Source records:
================================

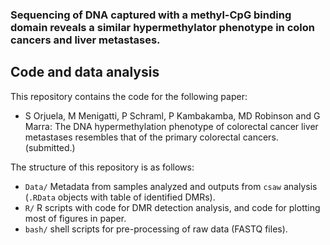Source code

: ### Sequencing of DNA captured with a methyl-CpG binding domain reveals a similar hypermethylator phenotype in colon cancers and liver metastases.

## Code and data analysis

This repository contains the code for the following paper:

* S Orjuela, M Menigatti, P Schraml, P Kambakamba, MD Robinson and G Marra: The DNA hypermethylation phenotype of colorectal cancer liver metastases resembles that of the primary colorectal cancers. (submitted.)

The structure of this repository is as follows:

* `Data/`
Metadata from samples analyzed and outputs from `csaw` analysis (`.RData` objects with table of identified DMRs).
* `R/`
R scripts with code for DMR detection analysis, and code for plotting most of figures in paper.
* `bash/`
shell scripts for pre-processing of raw data (FASTQ files).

================================

Prompt: In the entries above, find every line with the word "phenotype" and list it.

Solution to the exercise:
: ### Sequencing of DNA captured with a methyl-CpG binding domain reveals a similar hypermethylator phenotype in colon cancers and liver metastases.
* S Orjuela, M Menigatti, P Schraml, P Kambakamba, MD Robinson and G Marra: The DNA hypermethylation phenotype of colorectal cancer liver metastases resembles that of the primary colorectal cancers. (submitted.)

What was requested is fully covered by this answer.